God is working in y’all, as a communal group. A veritable divine pride. A lion pride thrives together; so too, we followers of Jesus thrive together.
And the leader of our pride is the Lion of Judah, Jesus.
In Revelation 5, the Lion of Judah is declared triumphant and worthy to open the scroll—the symbol of authority and judgment over all creation. Throughout the Old Testament, prophets like Hosea, Amos, and Joel use roaring lion imagery to describe God’s strength, protection, and fierce devotion toward His people.
But unlike earthly kings of the jungle that use strength to dominate, the Lion of Judah uses his power to protect, gather, and defend the pride.
And under the Lion’s leadership, the pride becomes a family that reflects their submission to the Lion of Judah.
We become Jesus-like together. We weather what comes our way together. We do not merely survive together—we learn how to love each other so every member of the pride thrives.
This Flocking Family…
One Sunday, sitting in my new beloved church, I ruminated (like sheep do while digesting food) on the flock and family. Lost in thought, I looked up and noticed a stained-glass window in our sanctuary with half the face of a sheep and half the face of a lion.
I just sat there staring at it.
A sheep and a lion. The flock and the pride. The Flocking Family.
And honestly, it felt like God gently affirming the picture forming in my mind.
Because I feel this is what the church is meant to be:
a flock following the voice of the Shepherd,
and a pride fiercely devoted to one another under the Lion of Judah.
I pray you find a community like this.
You cannot do this alone.
I know because I tried.
And maybe, like me, you’ve been hurt by members of the flocking family—maybe deeply. Sometimes one sheep shoves another away from the hay bin. Sometimes lions bite too hard while roughhousing. We have to be honest and admit that sometimes the flocking family will annoy each other, misunderstand each other, or accidentally wound each other in the messy process of learning how to follow like a flock and love like a lion.
(And yeah, I’ll say it. Sometimes there are wolves hiding in the flock, or predators looking for the weak link in a pride’s phalanx. They seek to abuse or harm the flocking family. There is another word for them that starts with an F; F_ _ _ _ _ _ , but I’ll let you fill in the blank.)
But there are communities that will stitch up your wounds. Communities that welcome you into the flock and teach you how to live as part of the pride. Communities that help you become more fully yourself in your relationship with Jesus, instead of smaller. They are not perfect, but they are trying to become a healthy flock and tight-knit pride.
And when the inevitable happens—when someone annoys you, disappoints you, accidentally hurts your feelings, or metaphorically poops manure in your clean horse stalls—pause for a moment and think to yourself:
“Ugh, this flocking family…”
Which sounds suspiciously like a swear, but I promise it’s a term of endearment.

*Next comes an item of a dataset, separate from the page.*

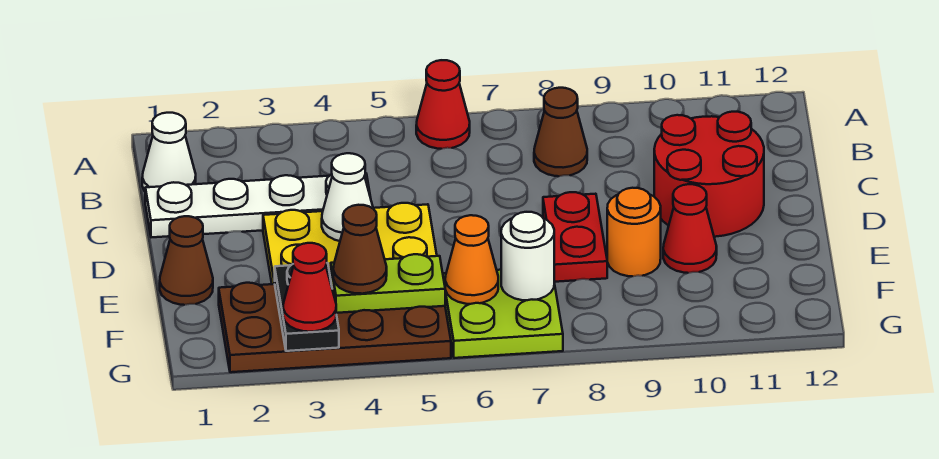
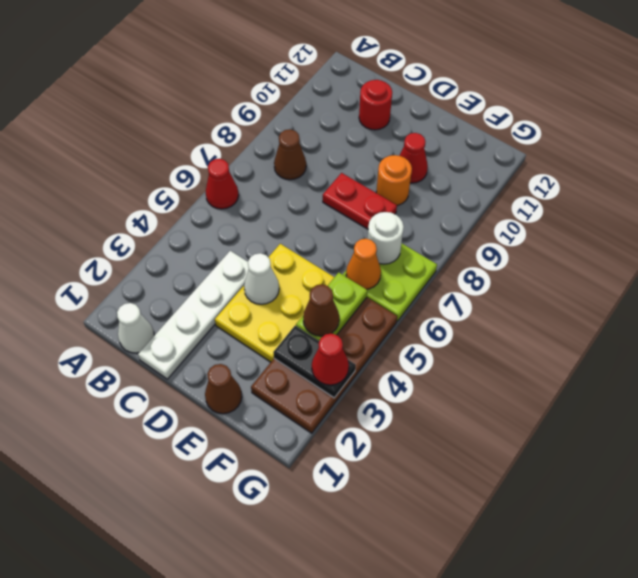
red 2x2 round brick [654,112,764,237] -> red 1x1 round brick [359,80,392,130]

The phrase doesn’t excuse harmful behavior. But it does acknowledge that members of the flocking family can accidentally hurt others.
I think this illustration lands when it comes to communicating the messiness of church life. And in fairness, many of the constricting molds I’m asking the church to cast off often begin as attempts to keep the flocking family from hurting each other.

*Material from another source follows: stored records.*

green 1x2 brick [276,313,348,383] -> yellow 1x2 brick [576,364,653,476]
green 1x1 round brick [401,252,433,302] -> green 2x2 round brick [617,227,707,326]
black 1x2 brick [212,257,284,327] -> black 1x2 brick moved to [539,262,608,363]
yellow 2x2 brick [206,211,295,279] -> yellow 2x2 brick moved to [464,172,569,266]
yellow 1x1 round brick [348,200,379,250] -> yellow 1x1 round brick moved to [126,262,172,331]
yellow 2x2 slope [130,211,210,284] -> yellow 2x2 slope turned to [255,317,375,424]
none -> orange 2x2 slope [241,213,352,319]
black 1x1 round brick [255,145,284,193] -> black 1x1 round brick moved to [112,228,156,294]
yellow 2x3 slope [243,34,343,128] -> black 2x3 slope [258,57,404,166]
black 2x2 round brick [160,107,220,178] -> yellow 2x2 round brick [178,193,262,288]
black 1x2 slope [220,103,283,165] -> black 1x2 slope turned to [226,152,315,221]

Let saying, “Ugh, this flocking family…” help you blow off some steam when you are annoyed or angry.
Let the phrase remind you that the sheep are still learning to follow the Shepherd and the lions are locking in under the guidance of the Lion of Judah.
Messy as it may sometimes be, my challenge to us all is this: When we strive to operate as the flocking family, thinking in terms of “y’all,” our church community could become the safest flock and most loving pride. Truly the kind of place where people become.



Wonderfully written and articulated, friend! And oh so very you. I’m so thankful the Lord is slowly giving you healing through his imperfect “flocking family” hahaha!